───── Extracted records

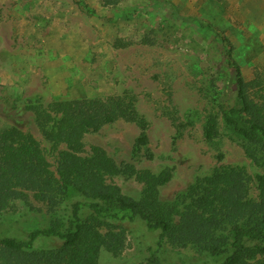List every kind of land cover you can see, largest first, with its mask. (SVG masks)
Here are the masks:
<instances>
[{
    "label": "rangeland",
    "instance_id": "obj_1",
    "mask_svg": "<svg viewBox=\"0 0 264 264\" xmlns=\"http://www.w3.org/2000/svg\"><path fill=\"white\" fill-rule=\"evenodd\" d=\"M200 20L210 23L227 43L204 32ZM228 58L246 81L264 78V0H0V131L15 127L31 135L57 177L65 145L43 136L34 109L62 100L127 96L148 122L153 158L132 156L140 131L122 119L86 133L82 156L99 147L118 165L169 173L159 198L179 207L198 179L220 166L238 168L249 180L248 198L257 200L264 158L246 152L216 106V89L224 98L233 96ZM212 77L216 89L210 86ZM210 116L216 118L217 135L207 140L203 128ZM106 183L134 199L144 187L137 178L106 177ZM23 191L25 201L0 212V237L26 239L32 231L64 225L70 204L81 200L72 190L55 204ZM89 213L85 210L82 216L102 235H126L124 250L117 257L101 252L99 264H149L146 249L154 246L157 232H148L140 219L97 220ZM60 245L53 237L34 242L37 250ZM159 258L169 264L214 263L193 245L168 241Z\"/></svg>",
    "mask_w": 264,
    "mask_h": 264
},
{
    "label": "trees",
    "instance_id": "obj_2",
    "mask_svg": "<svg viewBox=\"0 0 264 264\" xmlns=\"http://www.w3.org/2000/svg\"><path fill=\"white\" fill-rule=\"evenodd\" d=\"M200 26L227 43L207 21L200 20ZM227 64L234 72L233 96L224 98L212 77L216 106L225 125L243 140L246 152L254 159L264 158V78L246 81L237 64L229 58ZM34 110L43 136L54 144L65 145L59 153L57 177L31 135L15 127L0 131V212L15 201H25L23 190L39 193L52 204L69 190L81 200L70 204L62 226L54 223L48 229L30 232L26 239L0 237V264H99L101 252L117 257L125 248V233L110 231L102 235L82 216L85 210L97 220L140 219L148 232H157L154 246L146 249L149 264H169L159 258L165 241L177 246L193 245L214 260L213 264H264V177L257 178L259 193L253 200L248 198L249 180L244 171L217 167L188 189V200L179 207L159 198V187L168 182L169 173L156 175L138 170L133 164L118 165L99 147H93L87 156L81 155L86 133H97L122 119L140 131L132 156L138 160L153 158L148 149V122L130 97L62 100ZM203 131L207 140L217 135L215 117H208ZM106 177L137 178L144 185L140 198L123 194L119 187L107 184ZM40 237L57 238L61 245L55 250H37L34 242Z\"/></svg>",
    "mask_w": 264,
    "mask_h": 264
}]
</instances>
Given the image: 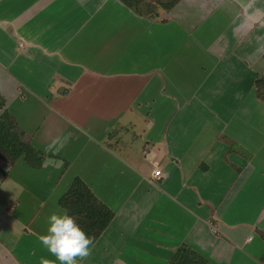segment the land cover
<instances>
[{
  "label": "crops",
  "instance_id": "1",
  "mask_svg": "<svg viewBox=\"0 0 264 264\" xmlns=\"http://www.w3.org/2000/svg\"><path fill=\"white\" fill-rule=\"evenodd\" d=\"M164 1L0 0V121L44 154L0 146V264L55 261L76 177L114 211L78 264H264V0Z\"/></svg>",
  "mask_w": 264,
  "mask_h": 264
},
{
  "label": "trees",
  "instance_id": "2",
  "mask_svg": "<svg viewBox=\"0 0 264 264\" xmlns=\"http://www.w3.org/2000/svg\"><path fill=\"white\" fill-rule=\"evenodd\" d=\"M256 86L258 97L264 101V76L256 80ZM16 127V123L8 116L3 117L0 121V146L13 158L25 155L31 165L41 166L44 154L22 141ZM60 204L76 217L81 227L92 237V241L101 235L114 217V211L104 204L79 177L73 180L70 188L60 198ZM171 263L207 264V259L198 251L184 245L179 248Z\"/></svg>",
  "mask_w": 264,
  "mask_h": 264
},
{
  "label": "clouds",
  "instance_id": "3",
  "mask_svg": "<svg viewBox=\"0 0 264 264\" xmlns=\"http://www.w3.org/2000/svg\"><path fill=\"white\" fill-rule=\"evenodd\" d=\"M41 244L55 257L52 264H78L77 258L89 255L92 237L86 233L76 217L64 210L47 217L46 234ZM42 264H49L43 260Z\"/></svg>",
  "mask_w": 264,
  "mask_h": 264
},
{
  "label": "rangeland",
  "instance_id": "4",
  "mask_svg": "<svg viewBox=\"0 0 264 264\" xmlns=\"http://www.w3.org/2000/svg\"><path fill=\"white\" fill-rule=\"evenodd\" d=\"M127 3L132 6L135 5L137 10L146 15L153 11H160L166 5L164 0H127Z\"/></svg>",
  "mask_w": 264,
  "mask_h": 264
},
{
  "label": "built area",
  "instance_id": "5",
  "mask_svg": "<svg viewBox=\"0 0 264 264\" xmlns=\"http://www.w3.org/2000/svg\"><path fill=\"white\" fill-rule=\"evenodd\" d=\"M161 172H162V170H161L160 166H156L153 174L155 177H160L162 175ZM250 239H252V236L250 237Z\"/></svg>",
  "mask_w": 264,
  "mask_h": 264
}]
</instances>
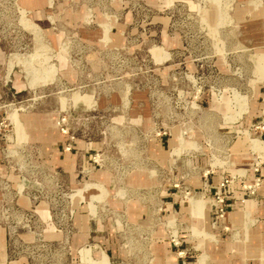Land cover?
Returning a JSON list of instances; mask_svg holds the SVG:
<instances>
[{
	"label": "rangeland",
	"instance_id": "rangeland-1",
	"mask_svg": "<svg viewBox=\"0 0 264 264\" xmlns=\"http://www.w3.org/2000/svg\"><path fill=\"white\" fill-rule=\"evenodd\" d=\"M263 116L264 0H0V264H264Z\"/></svg>",
	"mask_w": 264,
	"mask_h": 264
},
{
	"label": "crops",
	"instance_id": "crops-1",
	"mask_svg": "<svg viewBox=\"0 0 264 264\" xmlns=\"http://www.w3.org/2000/svg\"><path fill=\"white\" fill-rule=\"evenodd\" d=\"M261 119L264 121V116ZM260 138H261L260 141L264 145V130H262V132H260ZM239 144H240V142L236 141L233 145L237 146ZM239 146H241V145H239ZM158 149H159V147H158ZM77 154L80 157V153H77ZM263 170H264V168H263ZM263 170H262V168H260V170H258L259 171L258 175H261ZM254 175L255 174H253V176ZM221 179L222 178H220V180L218 182H220ZM251 180H252V178H251ZM262 182L263 183H261L262 185L259 188L258 196L255 198H243L245 193L243 191L238 190L239 189L238 183L225 185L222 188V192H221V195H222L223 201H224V206H225L223 216L226 218L228 216V214H231L232 218H235V217L241 216L242 214H244V215L245 214H251V215L252 214H258L259 216L264 217V177H263ZM96 197L97 196H91V199L96 198ZM194 201L202 202L199 199L194 200ZM211 202H212V204L215 205L214 200H212ZM214 208H215V206H214ZM192 210H193L194 216L196 218L200 219V224H202L201 226H204L203 222L205 221V219H207V216L211 213V206L206 207V209H204V207H203L200 215L196 212L195 209H192ZM232 224H234V223H232ZM228 226L230 227V224L226 223L225 226L223 227V229H228ZM231 227H233V226L231 225ZM257 236L260 237V235H257ZM262 240L264 242V237ZM263 242L262 241L260 242V240L258 239V246L264 247ZM1 246H2V244H1V240H0V248H1ZM103 256H105V261L107 264L106 255L104 253L101 254L99 261L101 260V258Z\"/></svg>",
	"mask_w": 264,
	"mask_h": 264
},
{
	"label": "built area",
	"instance_id": "built-area-1",
	"mask_svg": "<svg viewBox=\"0 0 264 264\" xmlns=\"http://www.w3.org/2000/svg\"><path fill=\"white\" fill-rule=\"evenodd\" d=\"M262 152H264V150ZM226 181L227 180H223L222 182H220L218 189L214 192V201H215L214 212H216L219 216H222L224 214V210H225L224 201H223V197L221 195L220 187H222ZM256 185H257V181L254 184H252L251 186L253 188H255ZM251 186H248V188H250Z\"/></svg>",
	"mask_w": 264,
	"mask_h": 264
}]
</instances>
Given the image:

──────────

▶ Exercise task
Please pull out every line of the entries above that contains the word "area". Treat uppercase and lowercase as different.

▶ Result of the exercise
  "label": "built area",
	"label": "built area",
	"instance_id": "built-area-1",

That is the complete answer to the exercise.